What to work on: Count the lines in the listing below that contain the string "umožňuje", treating uppercase and lowercase as different. Reply with the number only.

(Page images with their extracted text)
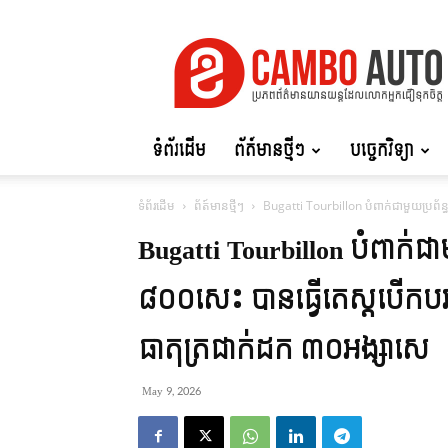
Cambo
Auto
ទំព័រដើម
ព័ត៍មានថ្មីៗ
បច្ចេកវិទ្យា
ទំព័រដើម
ព័ត៍មានថ្មីៗ
Bugatti Tourbillon បំពាក់ជាមួយប្រព័
Bugatti Tourbillon បំពាក់ជា
៨០០សេះ បានធ្វើតេស្ដបើកប
ធាតុត្រជាក់ដក ៣០អង្សាសេ
May 9, 2026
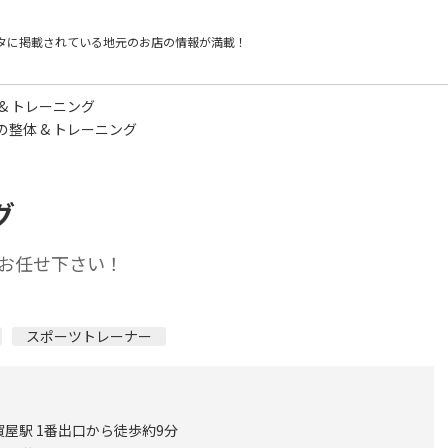
タに掲載されている
地元のお店の情報が満載！
& トレーニング
の整体 & トレーニング
グ
お任せ下さい！
スポーツトレーナー
屋駅 1番出口から徒歩約9分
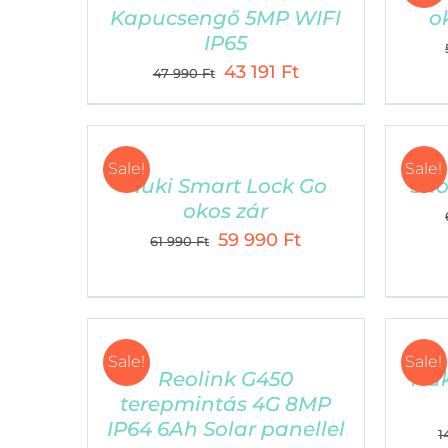
Kapucsengő 5MP WIFI
o
IP65
Original
Current
43 191
Ft
47 990
Ft
price
price
was:
is:
47
43
Sale!
Sale!
990 Ft.
191 Ft.
Nuki Smart Lock Go
Sho
okos zár
Original
Current
59 990
Ft
61 990
Ft
price
price
was:
is:
61
59
990 Ft.
990 Ft.
Sale!
Sale!
Reolink G450
Nuk
terepmintás 4G 8MP
IP64 6Ah Solar panellel
1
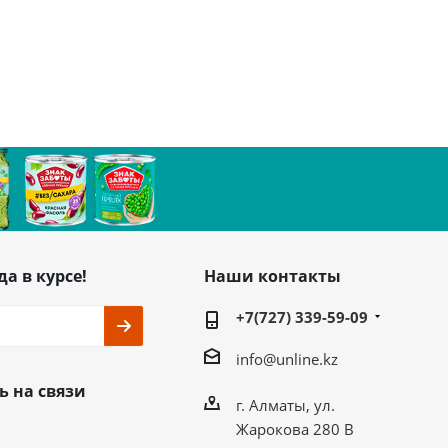
да в курсе!
Наши контакты
+7(727) 339-59-09
info@unline.kz
ь на связи
г. Алматы, ул.
Жарокова 280 В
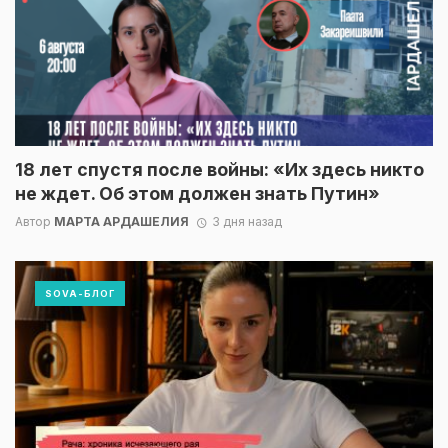
18 лет спустя после войны: «Их здесь никто
не ждет. Об этом должен знать Путин»
Автор
МАРТА АРДАШЕЛИЯ
3 дня назад
SOVA-БЛОГ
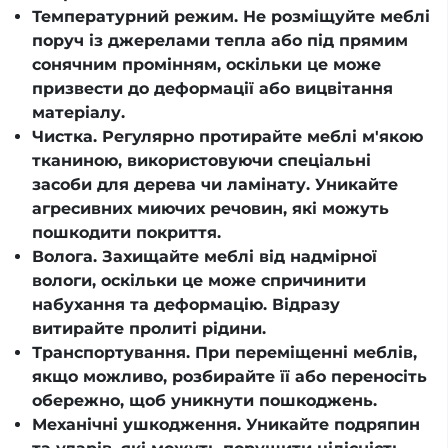
Температурний режим. Не розміщуйте меблі
поруч із джерелами тепла або під прямим
сонячним промінням, оскільки це може
призвести до деформації або вицвітання
матеріалу.
Чистка. Регулярно протирайте меблі м'якою
тканиною, використовуючи спеціальні
засоби для дерева чи ламінату. Уникайте
агресивних миючих речовин, які можуть
пошкодити покриття.
Волога. Захищайте меблі від надмірної
вологи, оскільки це може спричинити
набухання та деформацію. Відразу
витирайте пролиті рідини.
Транспортування. При переміщенні меблів,
якщо можливо, розбирайте її або переносіть
обережно, щоб уникнути пошкоджень.
Механічні ушкодження. Уникайте подряпин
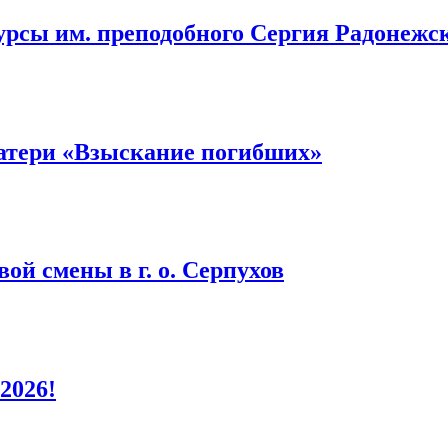
урсы им. преподобного Сергия Радонежс
атери «Взыскание погибших»
ой смены в г. о. Серпухов
2026!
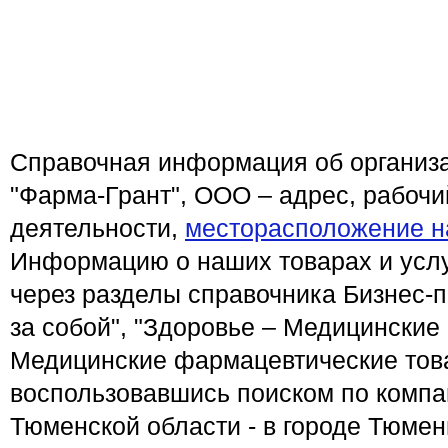
Справочная информация об организа
"Фарма-Грант", ООО – адрес, рабоч
деятельности,
месторасположение н
Информацию о наших товарах и услу
через разделы справочника Бизнес-п
за собой", "Здоровье – Медицинские 
Медицинские фармацевтические това
воспользовавшись поиском по компа
Тюменской области - в городе Тюме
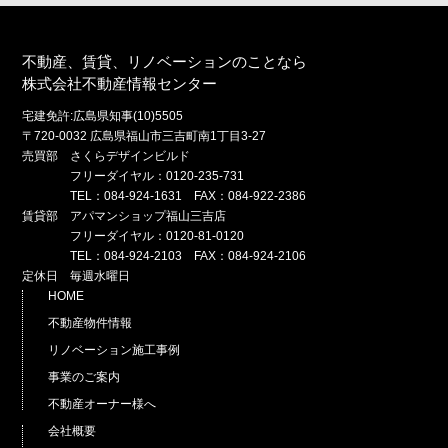
不動産、賃貸、リノベーションのことなら
株式会社不動産情報センター
宅建免許:広島県知事(10)5505
〒720-0032 広島県福山市三吉町南1丁目3-27
売買部 さくらデザインビルド
フリーダイヤル：0120-235-731
TEL：084-924-1631 FAX：084-922-2386
賃貸部 アパマンショップ福山三吉店
フリーダイヤル：0120-81-0120
TEL：084-924-2103 FAX：084-924-2106
定休日 毎週水曜日
HOME
不動産物件情報
リノベーション施工事例
事業のご案内
不動産オーナー様へ
会社概要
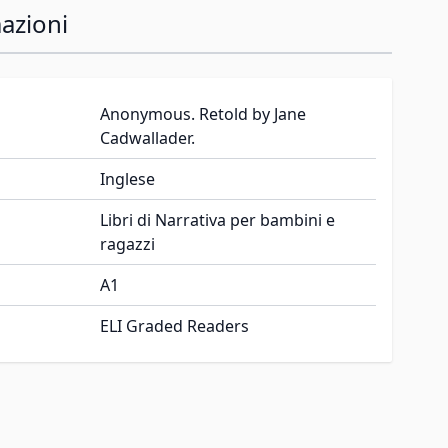
azioni
Anonymous. Retold by Jane
Cadwallader.
Inglese
Libri di Narrativa per bambini e
ragazzi
A1
ELI Graded Readers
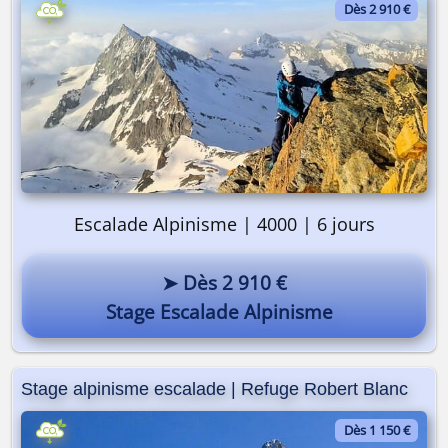
Dès 2 910 €
Escalade Alpinisme | 4000 | 6 jours
➤ Dès 2 910 €
Stage Escalade Alpinisme
Stage alpinisme escalade | Refuge Robert Blanc
Dès 1 150 €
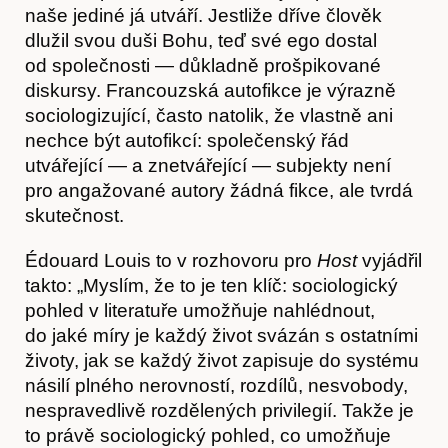
naše jediné já utváří. Jestliže dříve člověk
dlužil svou duši Bohu, teď své ego dostal
od společnosti — důkladně prošpikované
diskursy. Francouzská autofikce je výrazně
sociologizující, často natolik, že vlastně ani
Předplatné
nechce být autofikcí: společenský řád
utvářející — a znetvářející — subjekty není
pro angažované autory žádná fikce, ale tvrdá
skutečnost.
Édouard Louis to v rozhovoru pro
Host
vyjádřil
takto: „Myslím, že to je ten klíč: sociologický
pohled v literatuře umožňuje nahlédnout,
do jaké míry je každý život svázán s ostatními
životy, jak se každý život zapisuje do systému
násilí plného nerovností, rozdílů, nesvobody,
nespravedlivě rozdělených privilegií. Takže je
to právě sociologický pohled, co umožňuje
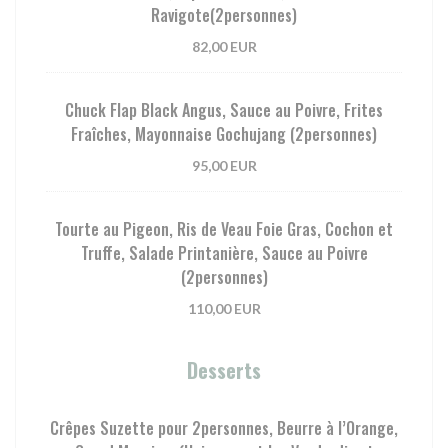
Ravigote(2personnes)
82,00 EUR
Chuck Flap Black Angus, Sauce au Poivre, Frites
Fraîches, Mayonnaise Gochujang (2personnes)
95,00 EUR
Tourte au Pigeon, Ris de Veau Foie Gras, Cochon et
Truffe, Salade Printanière, Sauce au Poivre
(2personnes)
110,00 EUR
Desserts
Crêpes Suzette pour 2personnes, Beurre à l’Orange,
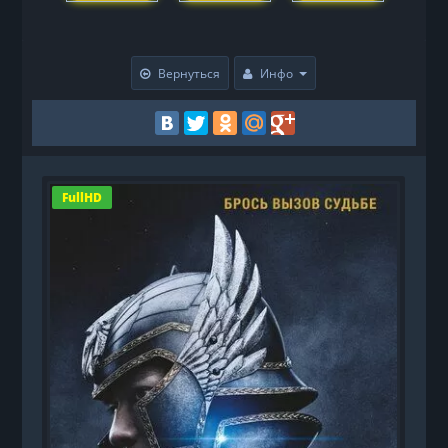
Вернуться
Инфо
FullHD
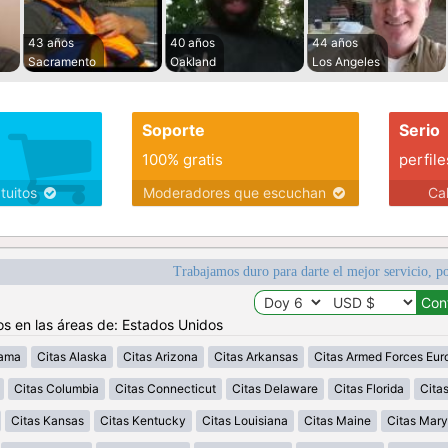
43 años
40 años
44 años
Sacramento
Oakland
Los Angeles
Soporte
Serio
100% gratis
perfile
atuitos
Moderadores que escuchan
Ca
Trabajamos duro para darte el mejor servicio, po
os en las áreas de: Estados Unidos
bama
Citas Alaska
Citas Arizona
Citas Arkansas
Citas Armed Forces Eur
Citas Columbia
Citas Connecticut
Citas Delaware
Citas Florida
Cita
Citas Kansas
Citas Kentucky
Citas Louisiana
Citas Maine
Citas Mary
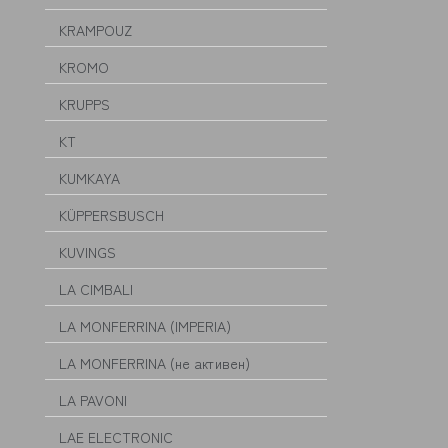
KRAMPOUZ
KROMO
KRUPPS
KT
KUMKAYA
KÜPPERSBUSCH
KUVINGS
LA CIMBALI
LA MONFERRINA (IMPERIA)
LA MONFERRINA (не активен)
LA PAVONI
LAE ELECTRONIC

Exercise solution: 2